Lil Larry of Hot 107 was sponsoring a Young Jeezy concert at a new club called the Atrium in Hickory Hill, a building that was formerly the Martini Room. I had thought about going, but decided not to, and headed down to the Grove Coffee Shop in Southaven for a breve latte instead. On the way home, I began seeing dark, low clouds and bolts of lightning to the northwest, and once I was home, the storms began in full force. My mother had gone to pick up her husband in Jackson, Tennessee, and they were driving back to Bartlett in the severe weather, so I called them, but they said they were all right. Even so, I was relieved when they got to the house.

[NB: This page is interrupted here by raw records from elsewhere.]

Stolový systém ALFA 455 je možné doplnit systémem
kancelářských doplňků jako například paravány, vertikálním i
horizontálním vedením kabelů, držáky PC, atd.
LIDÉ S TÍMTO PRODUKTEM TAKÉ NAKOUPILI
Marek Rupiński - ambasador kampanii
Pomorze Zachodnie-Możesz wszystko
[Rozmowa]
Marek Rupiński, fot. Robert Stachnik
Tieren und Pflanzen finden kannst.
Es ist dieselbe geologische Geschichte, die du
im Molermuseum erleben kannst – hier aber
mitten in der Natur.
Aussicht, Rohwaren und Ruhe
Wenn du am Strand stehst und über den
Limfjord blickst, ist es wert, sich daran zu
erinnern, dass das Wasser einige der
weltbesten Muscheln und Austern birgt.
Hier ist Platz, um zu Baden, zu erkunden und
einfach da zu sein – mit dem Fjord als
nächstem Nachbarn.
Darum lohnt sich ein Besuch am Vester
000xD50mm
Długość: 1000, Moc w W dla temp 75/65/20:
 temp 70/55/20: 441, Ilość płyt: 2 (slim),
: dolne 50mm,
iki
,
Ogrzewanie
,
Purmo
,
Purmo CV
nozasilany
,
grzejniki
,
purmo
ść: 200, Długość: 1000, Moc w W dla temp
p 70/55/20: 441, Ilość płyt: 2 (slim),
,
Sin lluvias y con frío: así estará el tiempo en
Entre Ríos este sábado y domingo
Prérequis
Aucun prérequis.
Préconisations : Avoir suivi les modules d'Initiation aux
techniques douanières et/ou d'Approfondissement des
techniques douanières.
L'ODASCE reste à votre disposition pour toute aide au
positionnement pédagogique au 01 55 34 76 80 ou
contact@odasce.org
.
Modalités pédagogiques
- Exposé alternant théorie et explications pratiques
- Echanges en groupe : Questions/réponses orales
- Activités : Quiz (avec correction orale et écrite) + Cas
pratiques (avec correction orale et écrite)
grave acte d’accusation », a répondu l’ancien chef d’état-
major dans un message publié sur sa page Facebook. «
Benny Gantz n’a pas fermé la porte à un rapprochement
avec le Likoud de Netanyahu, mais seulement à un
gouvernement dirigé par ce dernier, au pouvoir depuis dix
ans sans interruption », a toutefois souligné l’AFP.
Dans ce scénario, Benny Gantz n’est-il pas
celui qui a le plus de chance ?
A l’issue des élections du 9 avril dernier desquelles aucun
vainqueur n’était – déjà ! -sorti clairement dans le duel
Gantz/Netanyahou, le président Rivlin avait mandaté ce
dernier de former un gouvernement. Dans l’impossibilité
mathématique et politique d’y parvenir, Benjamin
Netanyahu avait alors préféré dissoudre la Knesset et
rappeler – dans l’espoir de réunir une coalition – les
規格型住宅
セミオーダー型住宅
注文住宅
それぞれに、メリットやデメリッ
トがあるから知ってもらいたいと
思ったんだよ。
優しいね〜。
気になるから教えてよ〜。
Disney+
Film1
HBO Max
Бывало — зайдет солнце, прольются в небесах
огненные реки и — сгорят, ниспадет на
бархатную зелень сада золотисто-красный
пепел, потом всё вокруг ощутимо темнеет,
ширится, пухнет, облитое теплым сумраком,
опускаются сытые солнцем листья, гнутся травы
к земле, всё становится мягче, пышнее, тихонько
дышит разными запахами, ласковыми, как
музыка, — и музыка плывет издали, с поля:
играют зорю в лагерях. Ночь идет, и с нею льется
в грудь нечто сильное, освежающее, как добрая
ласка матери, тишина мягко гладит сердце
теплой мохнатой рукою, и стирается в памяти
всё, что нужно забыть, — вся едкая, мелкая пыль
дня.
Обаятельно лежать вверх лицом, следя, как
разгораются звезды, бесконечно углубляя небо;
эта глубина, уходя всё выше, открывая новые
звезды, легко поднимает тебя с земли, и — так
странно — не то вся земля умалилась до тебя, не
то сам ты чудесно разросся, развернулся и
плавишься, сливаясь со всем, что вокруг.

A sunny, warm evening in Alcy Park, with kids everywhere, some on basketball courts, others running around on the grass, and the members of a pee-wee football team going through drills and workouts on the grass east of the courts. Young people were walking to and from the park and apartments across the road, checking each other and laughing, with the beat of rap coming from cars passing by. Tune and I were on one of the courts playing a game of one-on-one with an underinflated basketball that kept sticking in the net. One neighborhood youngster came over and asked if he could take a shot with my basketball, and he proved to be a pure shooter. I asked him who he played for, and he replied “Nobody.” The kid wanted to play me or Tune for money, but we had almost finished our game, and soon we headed out, to the other side of Airways for cold slushes at Dixie Queen.
The first summer weekend, really, and the rap concert scene is picking up accordingly. A new club called Club 100 Grand is opening in Parkin, Arkansas tomorrow night, and Criminal Manne and DJ Squeaky have some sort of rap fest at The Pit on North Parkway.